Sur le versant des Voirons qui regarde le lac de Genève on voit une chapelle. Cette chapelle est le dernier vestige d’un ermitage qui succéda à un temple païen; la chapelle a sa légende.

Quand les dieux de l’Olympe étaient à la mode, il existait en ces lieux un temple dédié à Vénus, dans ce temple une idole, et derrière cette idole des malins qui jetaient des sorts à tort et à travers et qui en voulaient surtout aux adorateurs du Christ, ce vrai Dieu qui venait détrôner leurs déesses court vêtues.

Les cultes sont tenaces et les adorateurs entêtés. La plaine était depuis longtemps convertie à la religion nouvelle que les montagnards ne se résignaient pas encore à renoncer aux dieux de leurs pères. Le temple de Vénus était encore le but de nombreux pèlerinages.

L’évêque de Genève ne pouvait rester indifférent en présence d’un tel scandale ; aussi prit-il en main le soin d’anéantir l’erreur et donnait-il mission à des chrétiens zélés d’aller détruire ce reste du paganisme.

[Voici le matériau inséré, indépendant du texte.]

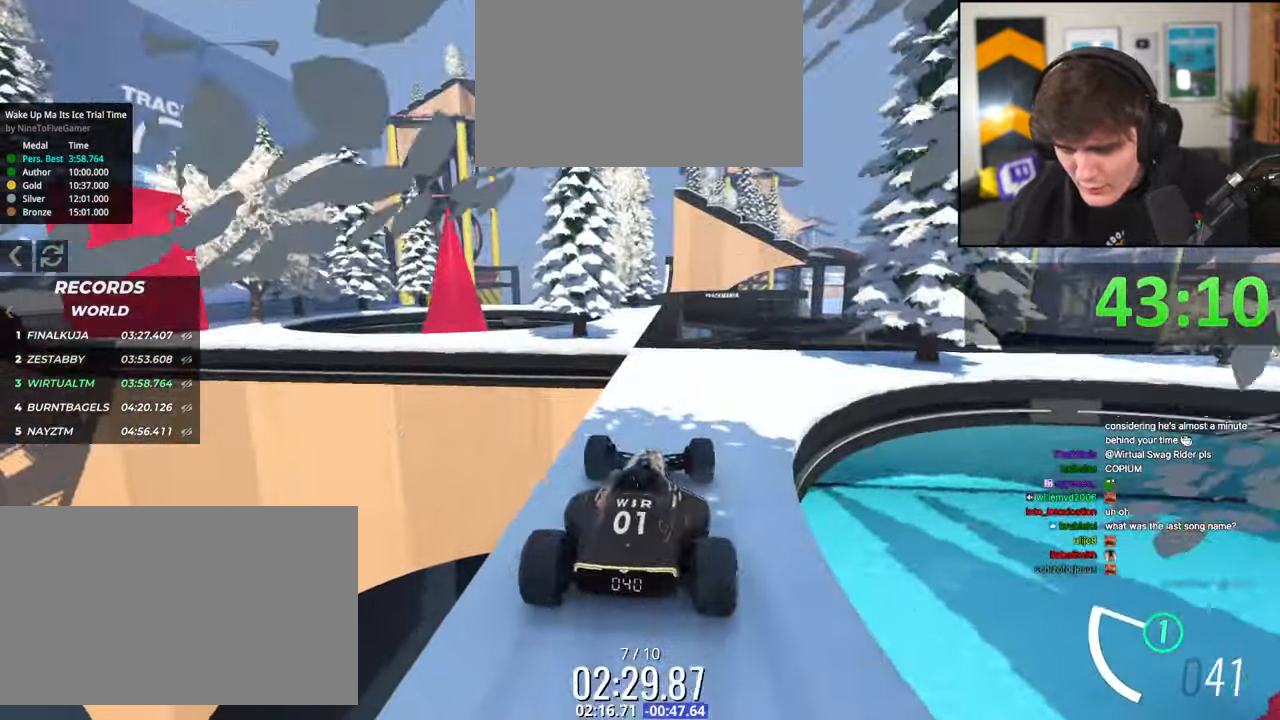
{"keys": ["up"], "events": [[134, "right", "down"], [234, "right", "up"]]}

On eut bientôt raison de la la statue païenne, le temple ne résista pas longtemps, et tout semblait assurer le triomphe de la foi; mais Satan n’avait pas dit son dernier mot, car il ne capitule pas aisément. Satan, qui avait su prendre la forme de Vénus, la déesse de la beauté, ne devait pas être embarrassé pour prendre une autre forme sous laquelle il put se rendre aussi redoutable qu’il savait se rendre séduisant. Donc, il se métamorphosa en sanglier, et en sanglier énorme. Véritable bête du Gévaudan, il dévastait la contrée, arrêtait les voyageurs et les mettait en pièces quand ils se refusaient à renier le Christ et à cracher sur l’Evangile. En a-t-il mangé du monde !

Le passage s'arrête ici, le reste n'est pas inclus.